Extracted records:
────────────────────────────────────────

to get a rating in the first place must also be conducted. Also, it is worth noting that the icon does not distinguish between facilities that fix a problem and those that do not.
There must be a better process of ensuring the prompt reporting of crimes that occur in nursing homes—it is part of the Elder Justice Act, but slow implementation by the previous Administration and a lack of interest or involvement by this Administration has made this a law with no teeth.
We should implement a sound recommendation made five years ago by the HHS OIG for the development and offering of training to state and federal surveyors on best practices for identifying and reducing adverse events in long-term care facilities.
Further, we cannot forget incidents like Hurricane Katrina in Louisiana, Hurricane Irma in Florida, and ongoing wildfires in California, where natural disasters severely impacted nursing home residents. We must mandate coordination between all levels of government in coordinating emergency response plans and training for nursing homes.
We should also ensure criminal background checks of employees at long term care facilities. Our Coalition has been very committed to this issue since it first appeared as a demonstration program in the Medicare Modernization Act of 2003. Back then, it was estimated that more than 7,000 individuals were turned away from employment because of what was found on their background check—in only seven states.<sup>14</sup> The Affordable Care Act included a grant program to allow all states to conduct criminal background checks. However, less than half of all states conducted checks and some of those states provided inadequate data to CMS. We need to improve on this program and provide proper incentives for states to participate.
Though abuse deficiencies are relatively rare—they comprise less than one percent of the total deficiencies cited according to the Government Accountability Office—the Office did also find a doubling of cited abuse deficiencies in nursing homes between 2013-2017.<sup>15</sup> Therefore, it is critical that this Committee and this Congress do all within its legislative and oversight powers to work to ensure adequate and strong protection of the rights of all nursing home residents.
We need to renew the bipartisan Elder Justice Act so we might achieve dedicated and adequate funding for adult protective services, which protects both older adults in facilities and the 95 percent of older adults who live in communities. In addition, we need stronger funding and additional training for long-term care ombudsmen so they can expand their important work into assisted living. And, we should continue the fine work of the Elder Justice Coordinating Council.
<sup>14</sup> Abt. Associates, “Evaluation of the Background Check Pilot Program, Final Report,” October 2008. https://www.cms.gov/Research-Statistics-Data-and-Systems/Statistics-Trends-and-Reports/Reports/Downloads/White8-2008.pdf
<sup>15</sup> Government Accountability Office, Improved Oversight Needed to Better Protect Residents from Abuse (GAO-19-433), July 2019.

────────────────────────────────────────

__Your instructions__
Please reproduce, exactly as they appear above, the lines from the line containing "We should implement" up to and including the line containing "Further, we cannot".

__Output below__
We should implement a sound recommendation made five years ago by the HHS OIG for the development and offering of training to state and federal surveyors on best practices for identifying and reducing adverse events in long-term care facilities.
Further, we cannot forget incidents like Hurricane Katrina in Louisiana, Hurricane Irma in Florida, and ongoing wildfires in California, where natural disasters severely impacted nursing home residents. We must mandate coordination between all levels of government in coordinating emergency response plans and training for nursing homes.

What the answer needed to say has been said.